Objective: From the material below, copy out the lines starting at the one containing "scientific name: Carabus violaceus" and ending at the one containing "family: Juglandaceae", including both of those lines. Reproduce them character for character.

Dataset entries

────

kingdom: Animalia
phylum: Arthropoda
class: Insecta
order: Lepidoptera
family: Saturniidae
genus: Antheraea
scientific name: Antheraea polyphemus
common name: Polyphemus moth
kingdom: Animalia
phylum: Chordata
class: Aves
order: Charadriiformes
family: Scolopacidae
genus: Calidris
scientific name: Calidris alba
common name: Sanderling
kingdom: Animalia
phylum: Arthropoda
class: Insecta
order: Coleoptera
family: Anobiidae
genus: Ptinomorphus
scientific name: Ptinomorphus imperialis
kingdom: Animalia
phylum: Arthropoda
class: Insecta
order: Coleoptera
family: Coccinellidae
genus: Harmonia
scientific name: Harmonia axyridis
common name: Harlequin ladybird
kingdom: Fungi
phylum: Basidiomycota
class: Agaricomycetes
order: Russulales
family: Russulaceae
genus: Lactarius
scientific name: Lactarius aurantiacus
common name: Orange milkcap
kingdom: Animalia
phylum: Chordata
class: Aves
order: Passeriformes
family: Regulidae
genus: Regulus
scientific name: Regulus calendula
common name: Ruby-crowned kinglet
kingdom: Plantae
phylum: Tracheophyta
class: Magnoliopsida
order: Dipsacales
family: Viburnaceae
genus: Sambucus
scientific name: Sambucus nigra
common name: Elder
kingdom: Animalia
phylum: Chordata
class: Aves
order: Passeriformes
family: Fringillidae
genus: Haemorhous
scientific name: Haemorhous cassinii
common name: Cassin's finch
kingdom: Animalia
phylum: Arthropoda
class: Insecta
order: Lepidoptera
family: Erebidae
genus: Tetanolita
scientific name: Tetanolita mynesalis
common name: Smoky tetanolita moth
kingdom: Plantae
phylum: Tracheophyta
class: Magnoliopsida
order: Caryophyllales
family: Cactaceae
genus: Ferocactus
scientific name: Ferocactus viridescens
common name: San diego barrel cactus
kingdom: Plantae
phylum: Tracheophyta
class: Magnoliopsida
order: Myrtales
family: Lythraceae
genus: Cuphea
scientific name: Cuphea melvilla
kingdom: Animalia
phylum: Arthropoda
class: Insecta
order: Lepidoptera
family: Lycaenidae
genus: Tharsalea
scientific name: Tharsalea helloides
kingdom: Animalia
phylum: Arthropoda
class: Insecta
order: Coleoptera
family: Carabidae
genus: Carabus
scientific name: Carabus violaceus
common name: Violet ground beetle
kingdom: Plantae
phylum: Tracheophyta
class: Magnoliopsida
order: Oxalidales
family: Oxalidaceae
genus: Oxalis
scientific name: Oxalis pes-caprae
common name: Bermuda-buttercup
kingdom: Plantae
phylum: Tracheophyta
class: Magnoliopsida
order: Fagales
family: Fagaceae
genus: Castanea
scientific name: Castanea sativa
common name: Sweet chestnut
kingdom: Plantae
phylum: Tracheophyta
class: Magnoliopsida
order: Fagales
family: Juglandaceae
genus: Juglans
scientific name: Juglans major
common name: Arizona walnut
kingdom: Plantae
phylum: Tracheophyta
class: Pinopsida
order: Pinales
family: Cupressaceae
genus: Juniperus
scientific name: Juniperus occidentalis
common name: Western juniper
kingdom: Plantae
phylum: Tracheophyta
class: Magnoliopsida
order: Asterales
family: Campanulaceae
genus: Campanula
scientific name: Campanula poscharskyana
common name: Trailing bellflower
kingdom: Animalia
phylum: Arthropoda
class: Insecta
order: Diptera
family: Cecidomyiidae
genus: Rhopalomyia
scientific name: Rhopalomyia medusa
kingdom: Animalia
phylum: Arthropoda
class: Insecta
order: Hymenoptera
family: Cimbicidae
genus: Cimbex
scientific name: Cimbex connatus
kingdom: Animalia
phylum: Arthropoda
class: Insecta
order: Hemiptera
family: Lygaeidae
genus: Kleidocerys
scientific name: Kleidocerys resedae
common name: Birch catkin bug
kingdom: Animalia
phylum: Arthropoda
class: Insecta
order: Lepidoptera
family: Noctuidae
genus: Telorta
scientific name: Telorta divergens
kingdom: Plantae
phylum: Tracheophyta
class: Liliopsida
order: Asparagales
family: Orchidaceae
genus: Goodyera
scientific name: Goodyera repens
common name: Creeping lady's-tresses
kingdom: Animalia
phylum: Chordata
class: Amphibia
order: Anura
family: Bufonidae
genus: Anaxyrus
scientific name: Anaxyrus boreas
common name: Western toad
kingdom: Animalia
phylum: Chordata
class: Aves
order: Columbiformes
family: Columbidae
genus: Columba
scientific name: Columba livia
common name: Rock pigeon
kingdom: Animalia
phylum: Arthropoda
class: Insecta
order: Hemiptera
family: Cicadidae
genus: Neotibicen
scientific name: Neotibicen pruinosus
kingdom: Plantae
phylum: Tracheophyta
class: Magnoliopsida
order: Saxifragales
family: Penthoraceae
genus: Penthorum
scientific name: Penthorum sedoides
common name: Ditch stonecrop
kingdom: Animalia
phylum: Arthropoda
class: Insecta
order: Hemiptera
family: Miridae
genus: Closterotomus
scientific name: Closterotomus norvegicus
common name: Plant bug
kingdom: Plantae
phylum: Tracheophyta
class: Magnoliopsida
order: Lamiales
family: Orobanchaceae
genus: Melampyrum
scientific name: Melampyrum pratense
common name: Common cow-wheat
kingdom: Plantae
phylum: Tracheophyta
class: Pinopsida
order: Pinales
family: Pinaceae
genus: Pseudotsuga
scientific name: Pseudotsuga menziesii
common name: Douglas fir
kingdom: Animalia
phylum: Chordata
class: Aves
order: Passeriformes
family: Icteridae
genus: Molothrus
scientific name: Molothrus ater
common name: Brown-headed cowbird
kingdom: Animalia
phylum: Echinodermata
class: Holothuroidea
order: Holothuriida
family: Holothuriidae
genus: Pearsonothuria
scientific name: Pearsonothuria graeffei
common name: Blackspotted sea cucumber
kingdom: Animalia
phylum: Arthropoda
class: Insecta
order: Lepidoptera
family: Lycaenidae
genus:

────

Worked solution:
scientific name: Carabus violaceus
common name: Violet ground beetle
kingdom: Plantae
phylum: Tracheophyta
class: Magnoliopsida
order: Oxalidales
family: Oxalidaceae
genus: Oxalis
scientific name: Oxalis pes-caprae
common name: Bermuda-buttercup
kingdom: Plantae
phylum: Tracheophyta
class: Magnoliopsida
order: Fagales
family: Fagaceae
genus: Castanea
scientific name: Castanea sativa
common name: Sweet chestnut
kingdom: Plantae
phylum: Tracheophyta
class: Magnoliopsida
order: Fagales
family: Juglandaceae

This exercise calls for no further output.